So how did it go for KU with Colorado visiting Allen Fieldhouse?
“I feel like as a team we were a little up and down,” center Hunter Dickinson said, “kind of like our season.”
As Dickinson put it, KU started out playing at a middling level, turned it up shortly before halftime and then “it kind of took us a little bit to get going in that second half.”
Indeed, in a sequence out of the halftime break that sparked flashbacks to the beginning of the Jayhawks’ epic collapse at Baylor on Feb. 1, KU allowed an 8-2 stretch with two immediate 3s by Andrej Jakimovski, called a timeout and still led the Buffaloes extend it into a 13-5 run with a third 3 from Jakimovski for good measure.
“Whatever was said during the timeout, I don’t think it really worked very well,” KU coach Bill Self said. “I don’t think we came out and were a lot more fired up after that or played with a lot more energy defensively. Guys, when we guard, we can guard. And then we just become very, very average instantly when we don’t have that same defensive intensity and energy.”
A 14-point lead entering the break got reduced to six immediately, giving CU life in what turned into an unnecessarily anxious second half for the Jayhawks.
“I think our biggest woe is obviously coming out of halftime,” guard Zeke Mayo said. “We have to figure out those first five minutes, how to put our foot on the gas a little bit and just take teams out of their rhythm.”
KU didn’t get the margin back to 14 points until a minute and 12 seconds remained and ended up winning by 12, meaning it got outscored after the break.
“I thought we did some good things in the first half defensively,” Self said. “I thought the way we started the second half was exactly the way we played on Saturday, just to be real candid.”

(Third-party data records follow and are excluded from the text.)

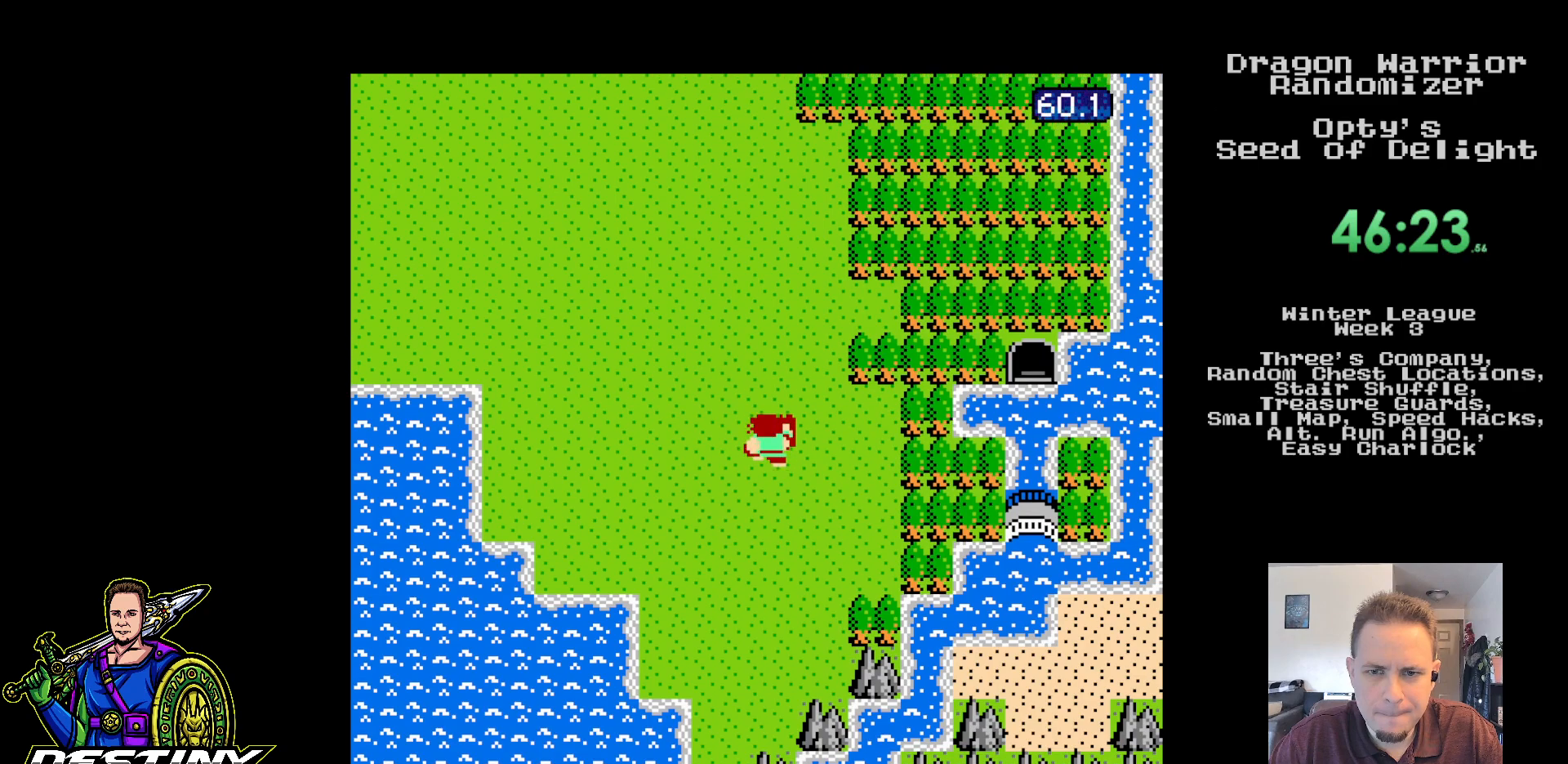
{"dt_ms": 500, "buttons": ["DPAD_UP"], "events": []}
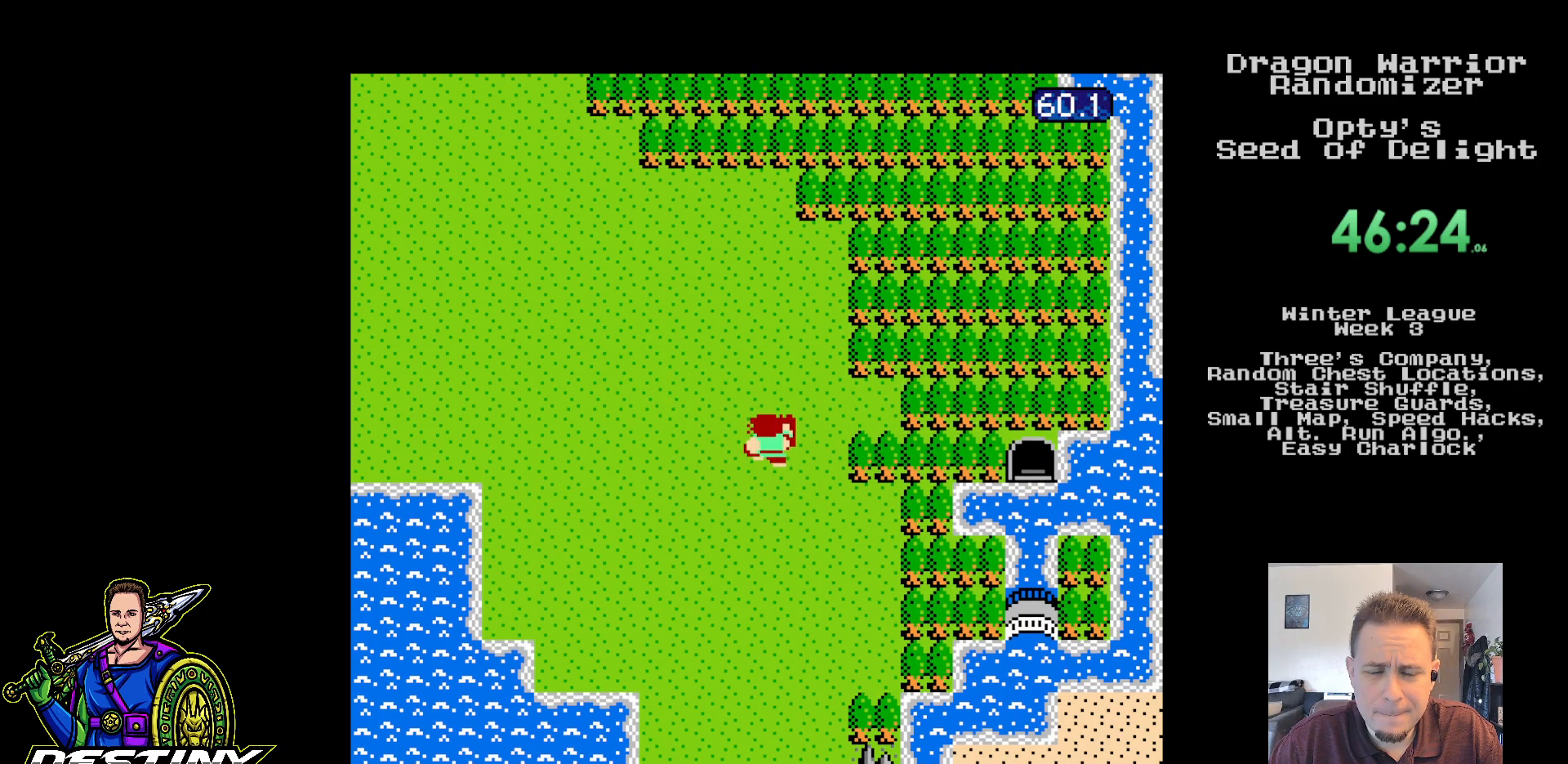
{"dt_ms": 500, "buttons": ["DPAD_UP"], "events": []}
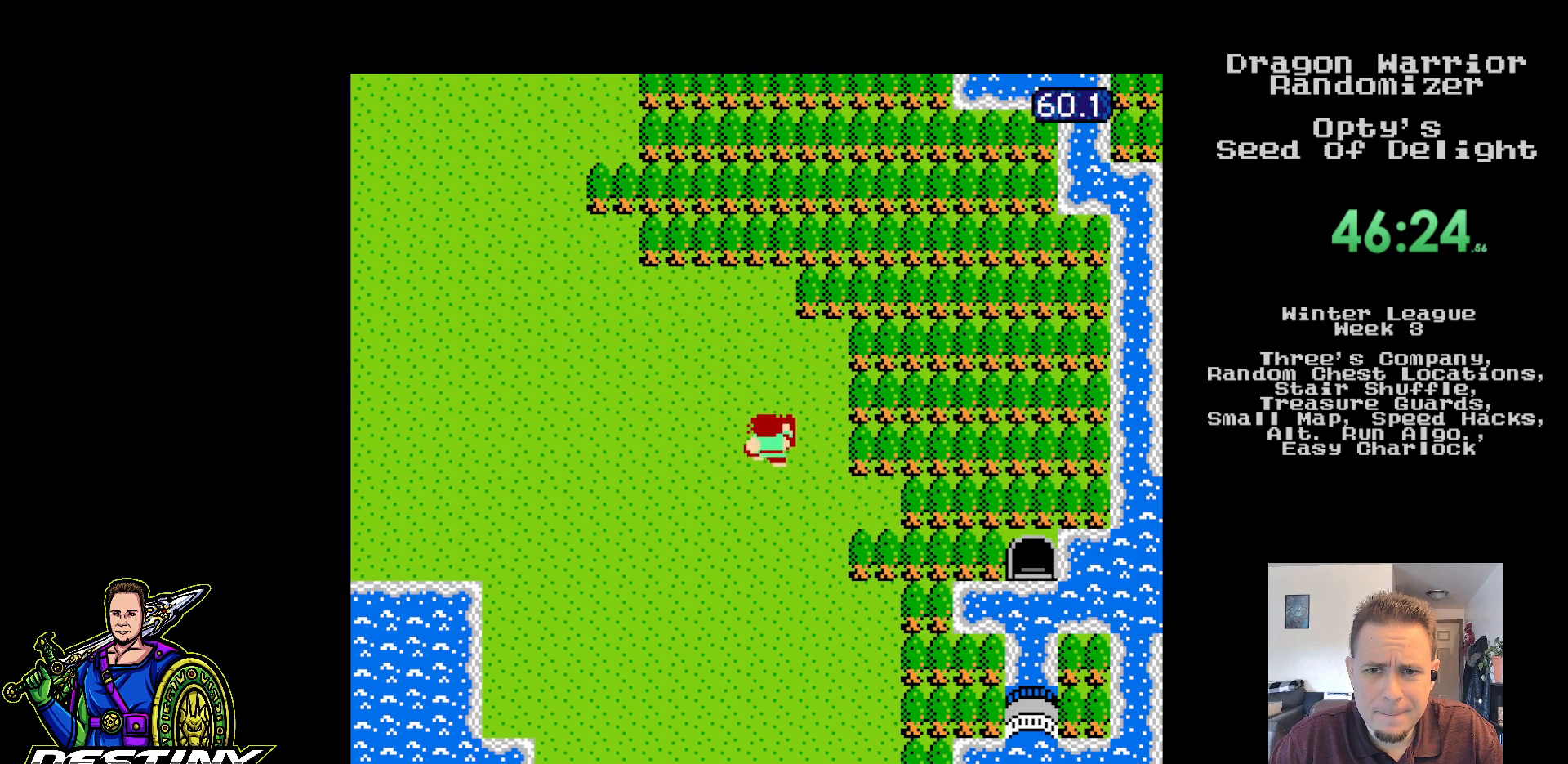
{"dt_ms": 500, "buttons": ["DPAD_LEFT"], "events": [[217, "DPAD_LEFT", "down"], [250, "DPAD_UP", "up"]]}
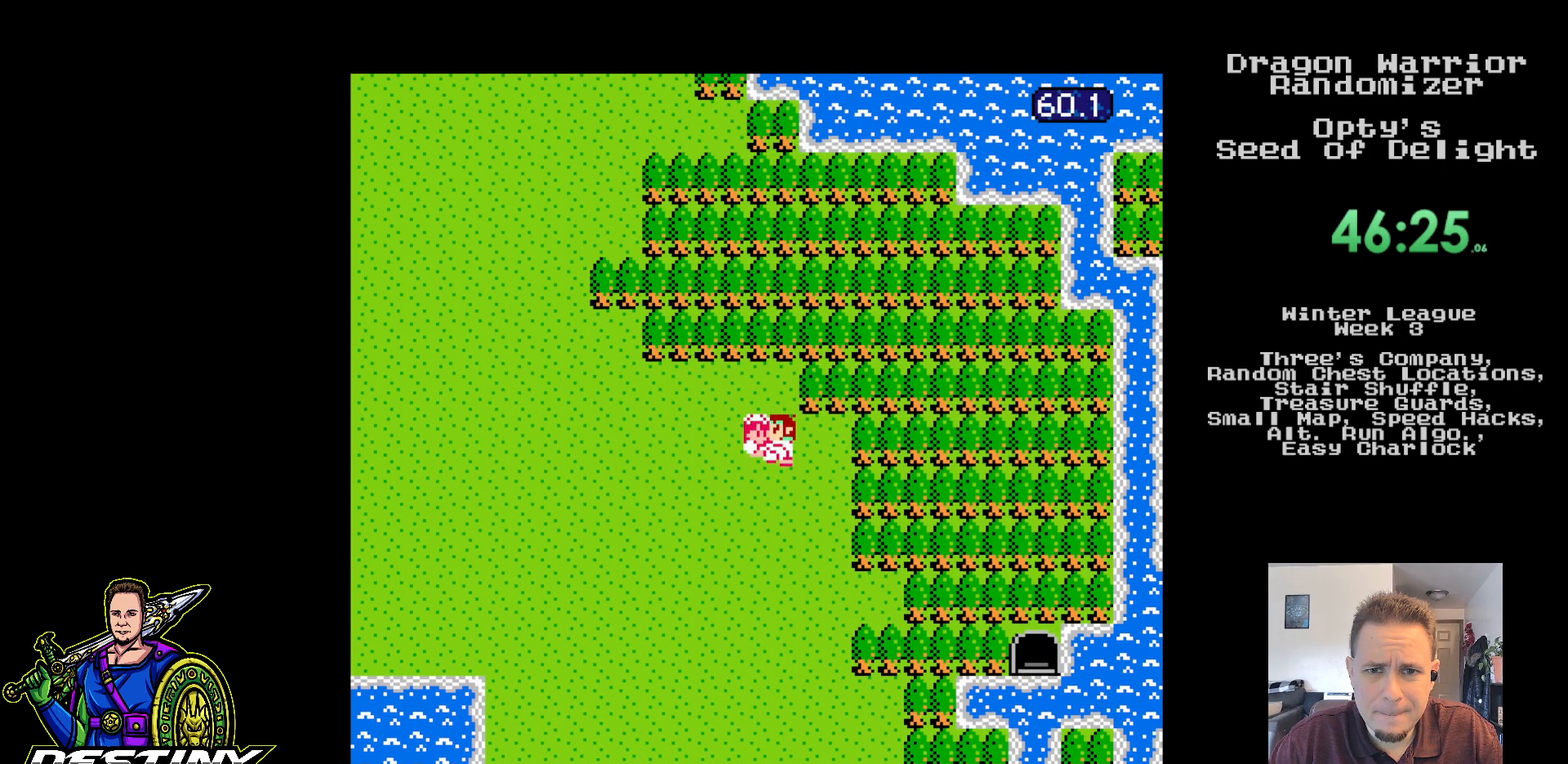
{"dt_ms": 500, "buttons": ["DPAD_LEFT"], "events": [[167, "DPAD_UP", "down"], [367, "DPAD_UP", "up"]]}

Self acknowledged that the Jayhawks did improve in some aspects. Certainly KU did a better job limiting the Buffaloes’ three-point offense, holding all non-Jakimovski players to a combined 1-for-16 from deep, and top scoring guard Julian Hammond III — unlike his Kansas State counterpart Dug McDaniel — was a nonfactor most of the night.
But the effort didn’t necessarily demonstrate the consistency Self had been seeking.
KU has another opportunity to take a step toward putting that quality on display on Saturday when it travels to face Utah at 9 p.m. Central Time. The Jayhawks haven’t won back-to-back games since beating K-State and TCU on Jan. 18 and 22.
They will stay in Salt Lake City through Monday morning ahead of a game in nearby Provo, Utah, against BYU on Tuesday.
“It’s a long week coming off of a game like this, and then obviously a big-time road trip to Utah with two good teams,” Mayo said. “So I think for us it’s just about how we approach practice, how we approach film, looking at things and parts of our game to get better as a group.”
Self was asked postgame if it could help KU to experience an uncommonly long road trip.
“I think it can,” Self said. “It can also not, but I think it can. But trust me, the reason we’re staying the five days doesn’t have anything to do with the pre-planned idea this would be a good team bonding deal.
“… We just talked in the locker room as a staff: What can we do there besides eat and watch the (NBA) All-Star Game and stuff together to try to create some positive bonding-type things? No skiing, probably out of the question.”
It won’t be long before the Jayhawks find themselves playing Colorado again, incidentally, as they take on the Buffaloes at the CU Events Center on Feb. 24. Self said one of their players told him in the handshake line, “We will see you in two weeks.”
“They’ll scout us, we’ll scout them,” CU coach Tad Boyle said. “It’s going to be a whole different game, and I’m hoping that we can have the kind of crowd that they had tonight, and we keep the Jayhawks out of there. I’m a little worried about that given our year. Hey, we’ll be ready to go.”